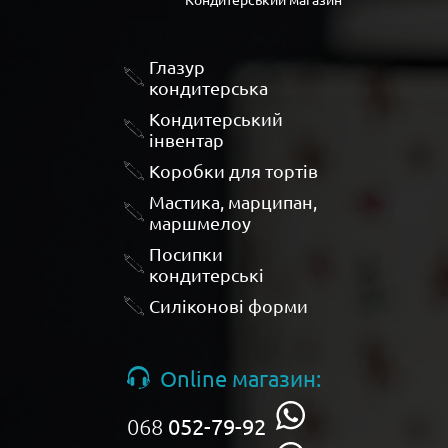
Глазур
кондитерська
Кондитерський
інвентар
Коробки для тортів
Мастика, марципан,
маршмелоу
Посипки
кондитерські
Силіконові форми
Online магазин:
068
052-79-92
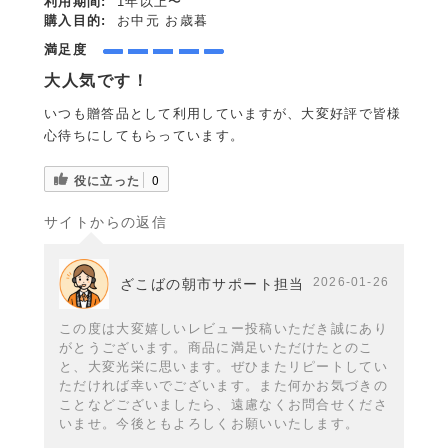
利用期間:
1年以上〜
購入目的:
お中元 お歳暮
満足度
大人気です！
いつも贈答品として利用していますが、大変好評で皆様
心待ちにしてもらっています。
役に立った
0
サイトからの返信
2026-01-26
ざこばの朝市サポート担当
この度は大変嬉しいレビュー投稿いただき誠にあり
がとうございます。商品に満足いただけたとのこ
と、大変光栄に思います。ぜひまたリピートしてい
ただければ幸いでございます。また何かお気づきの
ことなどございましたら、遠慮なくお問合せくださ
いませ。今後ともよろしくお願いいたします。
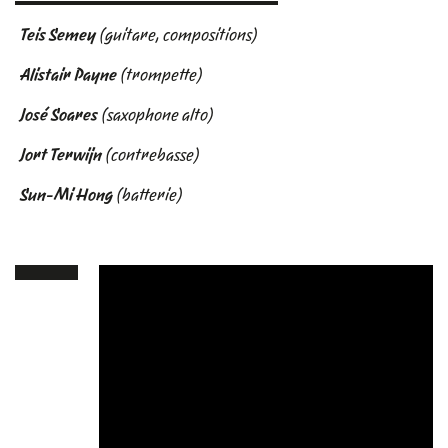
Teis Semey
(guitare, compositions)
Alistair Payne
(trompette)
José Soares
(saxophone alto)
Jort Terwijn
(contrebasse)
Sun-Mi Hong
(batterie)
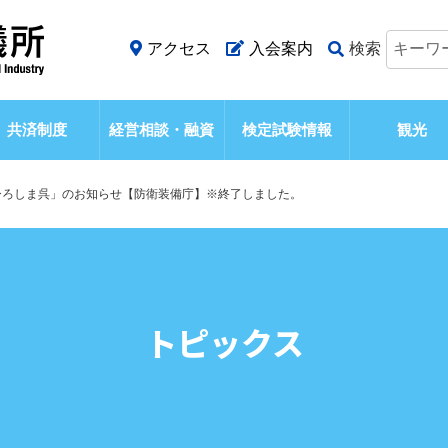
アクセス
入会案内
検索
共済制度
経営相談・融資
検定試験情報
観光
ひろしま呉」のお知らせ【防衛装備庁】※終了しました。
トピックス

■ ■ ■

Replace "trompette" with "bugle" throughout the text read from the records above, changing nothing else, and leave the pictures out of your answer.

Глазур
кондитерська
Кондитерський
інвентар
Коробки для тортів
Мастика, марципан,
маршмелоу
Посипки
кондитерські
Силіконові форми
Online магазин:
068
052-79-92
利用期間:
1年以上〜
購入目的:
お中元 お歳暮
満足度
大人気です！
いつも贈答品として利用していますが、大変好評で皆様
心待ちにしてもらっています。
役に立った
0
サイトからの返信
2026-01-26
ざこばの朝市サポート担当
この度は大変嬉しいレビュー投稿いただき誠にあり
がとうございます。商品に満足いただけたとのこ
と、大変光栄に思います。ぜひまたリピートしてい
ただければ幸いでございます。また何かお気づきの
ことなどございましたら、遠慮なくお問合せくださ
いませ。今後ともよろしくお願いいたします。
Teis Semey
(guitare, compositions)
Alistair Payne
(bugle)
José Soares
(saxophone alto)
Jort Terwijn
(contrebasse)
Sun-Mi Hong
(batterie)
アクセス
入会案内
検索
共済制度
経営相談・融資
検定試験情報
観光
ひろしま呉」のお知らせ【防衛装備庁】※終了しました。
トピックス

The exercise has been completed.